When one considers the fact the doorway to black deeds is the secrecy that hides them, it’s appalling how little regard current law gives to this violation of the public trust.

This is national “Sunshine Week,” designed to focus public attention on the need for transparent government. How is Georgia doing?

While newspapers like this one fight for the public’s right for open meetings and records, a recent article from The Associated Press suggests that the Georgia Attorney General’s Office has a long way to go in terms of enforcement.

The AP looked at about 2,200 sunshine law complaints and concluded that “the state has not criminally prosecuted any open records or open meetings complaints since the Georgia Attorney General’s Office began mediating those cases in 1998.”

Zilch. Zero. Zip. Nada.

The AG’s office argues that the purpose of the mediation effort is to avoid going to court, by rendering opinions on whether documents should be open to the public. That’s one way to look at it. In fact, government officials usually see the error of their ways once the attorney general’s office explains the law.

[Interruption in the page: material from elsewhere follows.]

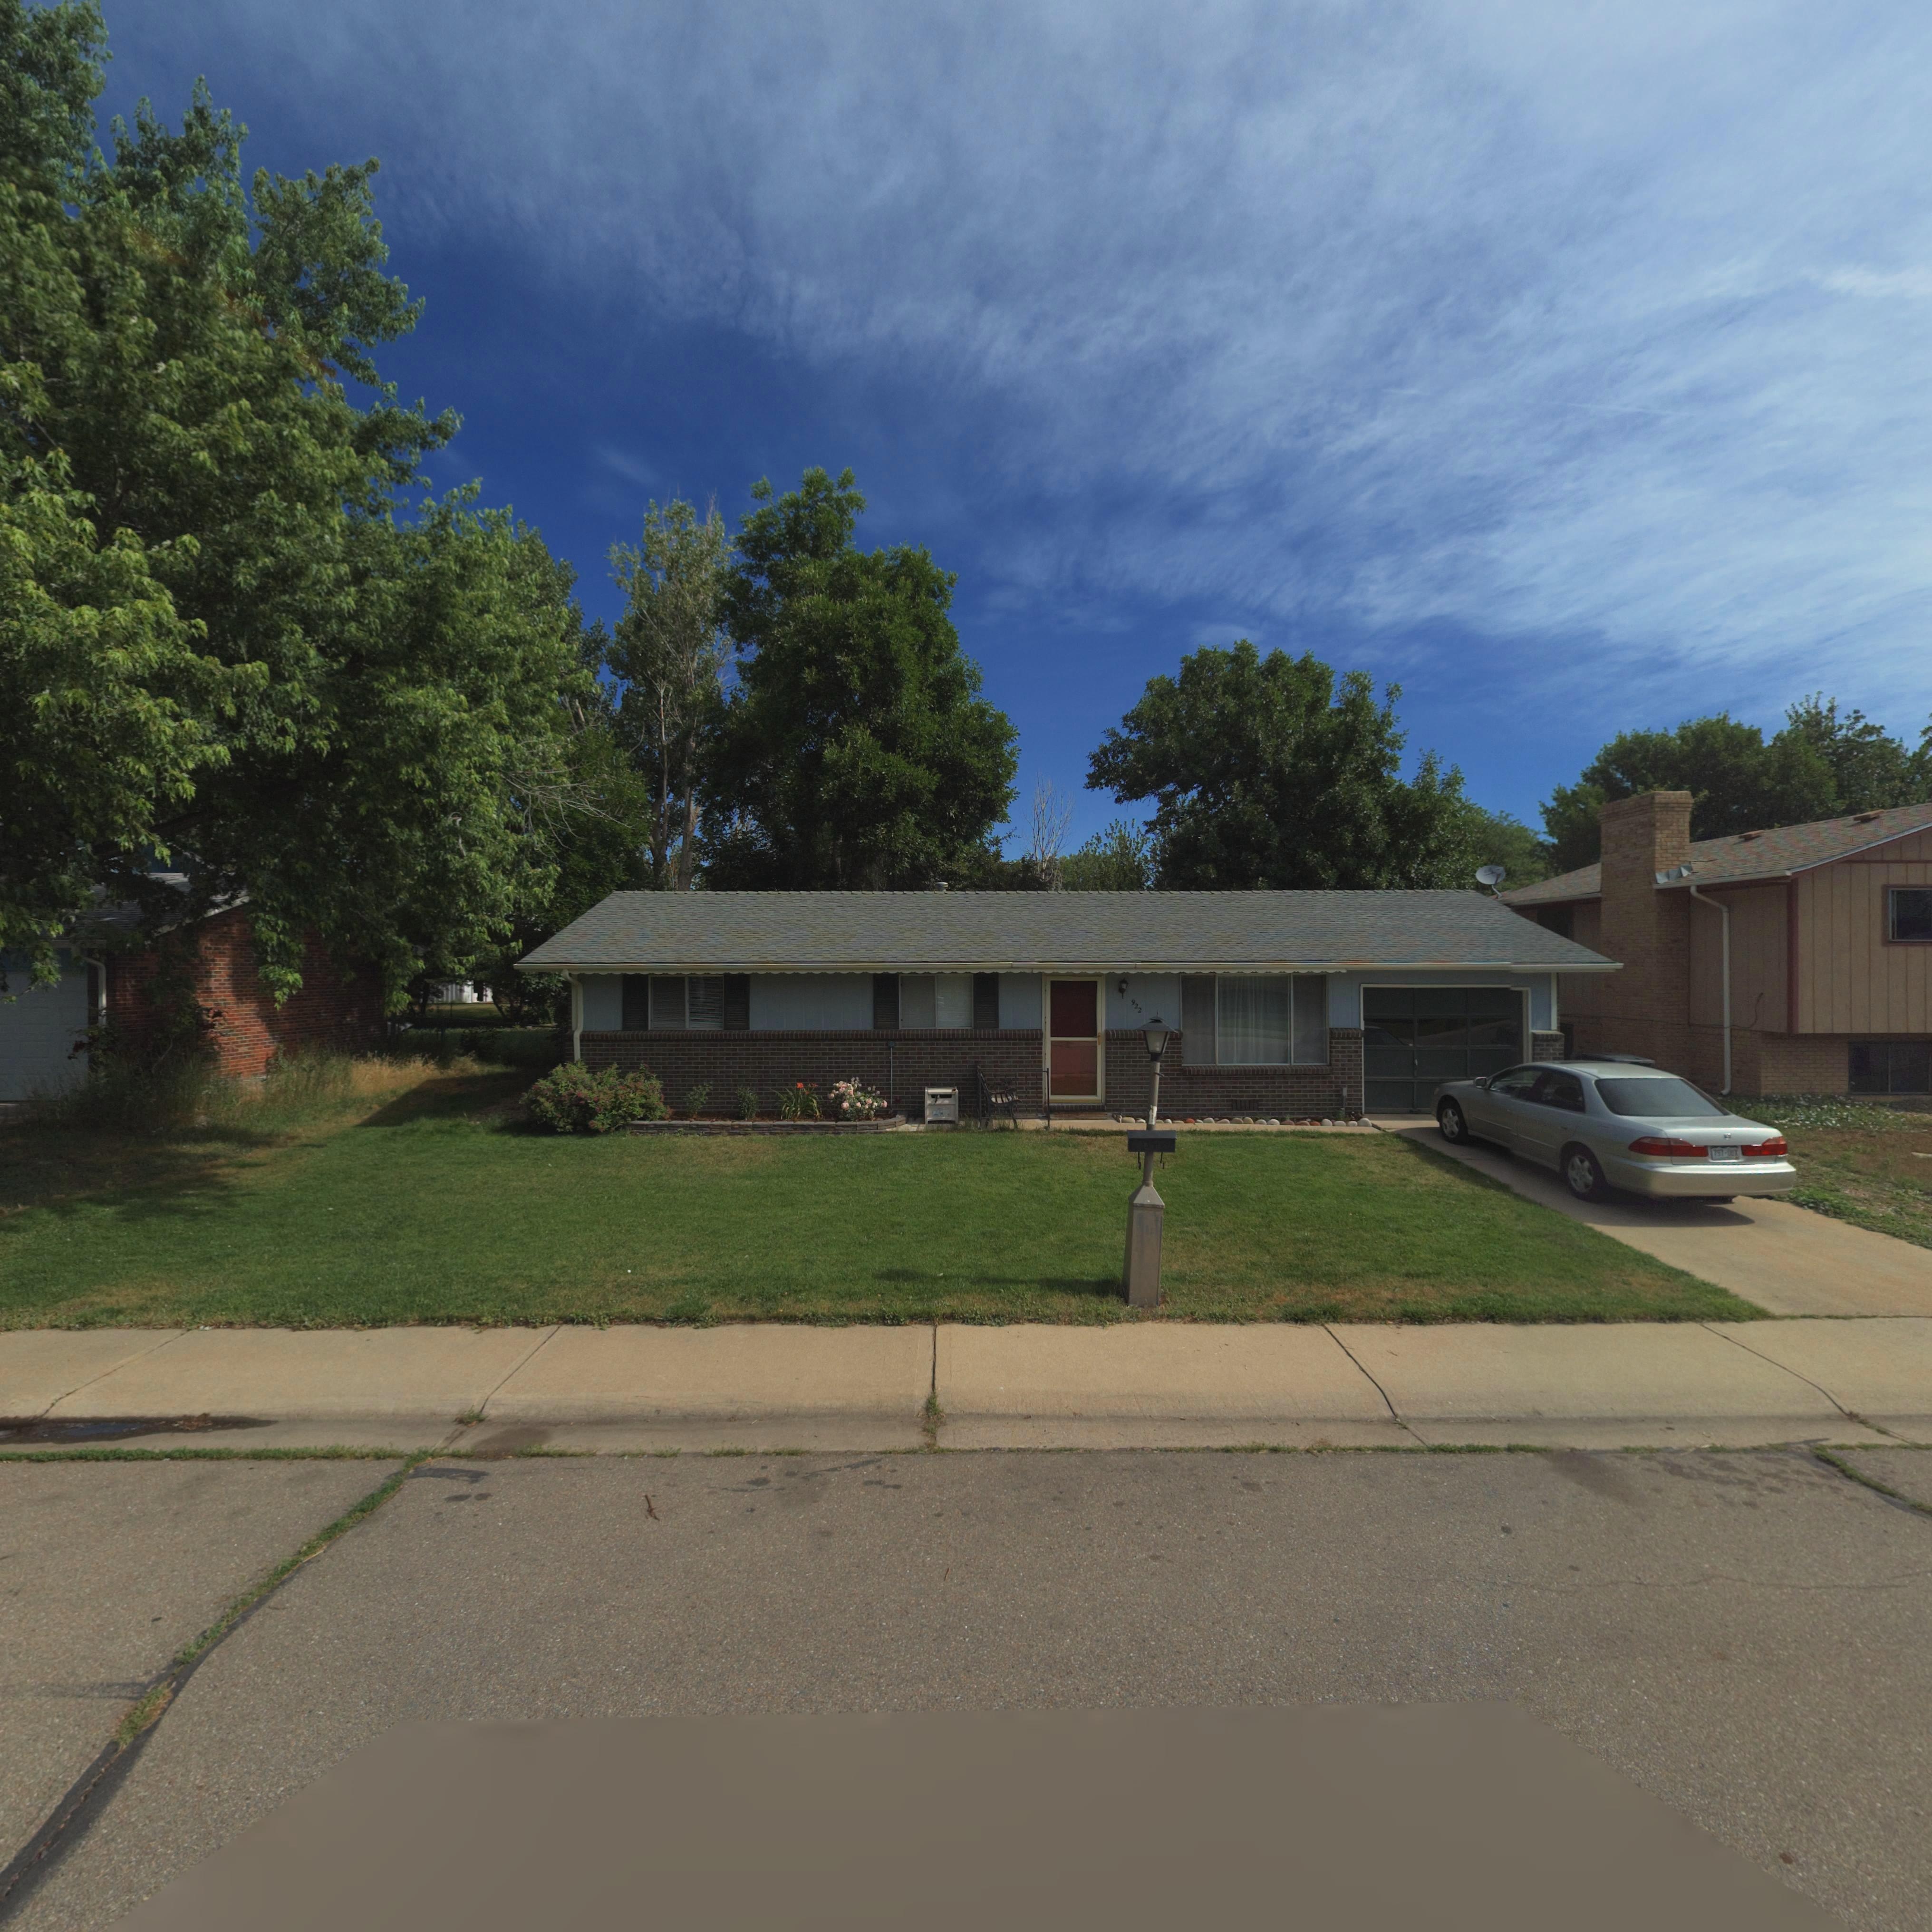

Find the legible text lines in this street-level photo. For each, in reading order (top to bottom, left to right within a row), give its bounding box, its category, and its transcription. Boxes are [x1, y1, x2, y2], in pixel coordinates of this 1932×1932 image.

[1131, 999, 1142, 1013] StreetNumber: 922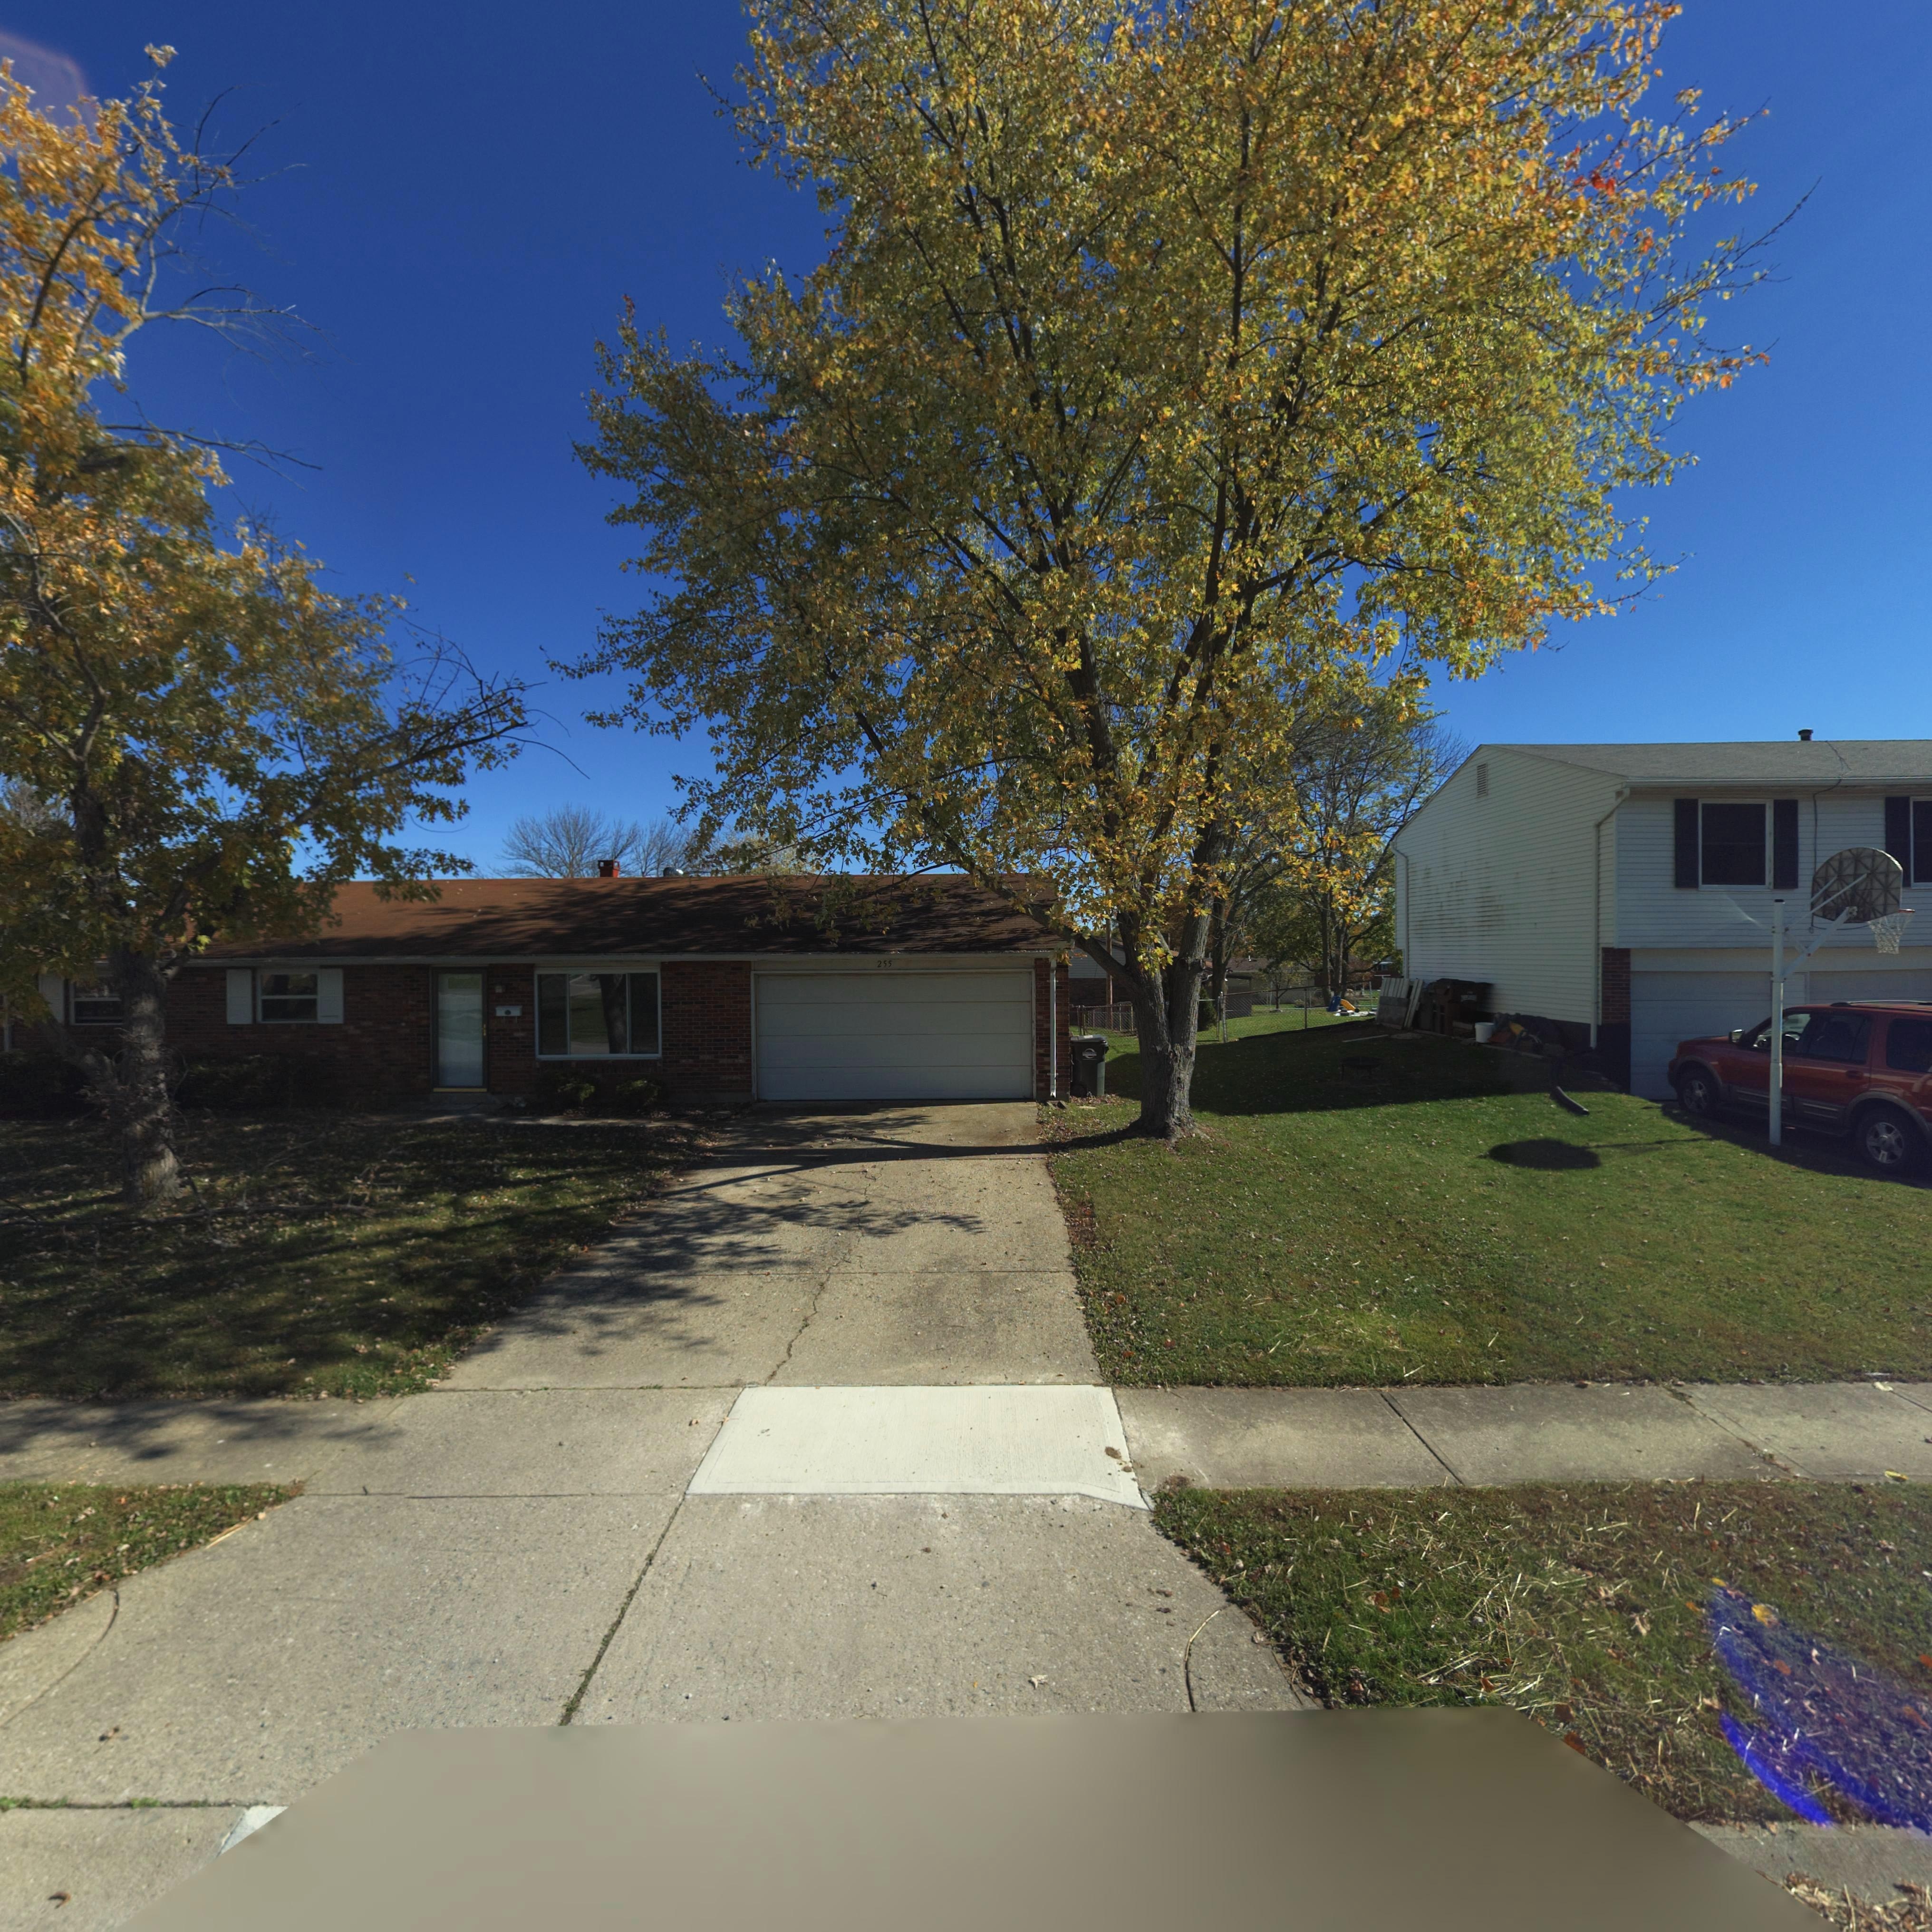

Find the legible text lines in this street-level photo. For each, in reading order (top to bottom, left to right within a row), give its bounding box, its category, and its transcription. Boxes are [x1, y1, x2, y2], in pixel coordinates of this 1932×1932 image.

Still, the AP has found at least a dozen cases in which the attorney general’s office declined to pursue probable violations in court.

Stefan Ritter, the senior assistant AG who oversees open government issues, has said some of the cases were never pursued because of the piddling penalty violators face. In essence, why focus the limited resources of the state office when the maximum price a culprit might pay equals two fill-ups in an SUV?

Such reasoning is troubling, but understandable.

State Attorney General Sam Olens is pushing legislation that would increase penalties from $100 to a $1,000 fine for initial Sunshine Law violations, and $2,500 for each subsequent violation within 12 months of the first.

The bill Mr. Olens favors, HB 397, could use some tweaking to avoid unintentionally crimping the flow of public information (for instance, the bill drops current language that forbids state agencies from putting documents into private hands, in order to avoid disclosure).

The new penalty should put some canines in an otherwise toothless law. However, that’s only one-half of the equation.

Along with the tougher penalties must come a real commitment on the part of the attorney general’s office to stand up for the public’s right to know what its government is up to.

Letting governments in Georgia conduct the public’s business in secret prevents voters from holding their elected officials accountable. That’s a clear threat to a healthy democracy.

Georgians deserve protection. That means enacting a state sunshine law with real penalties, then enforcing it with zeal.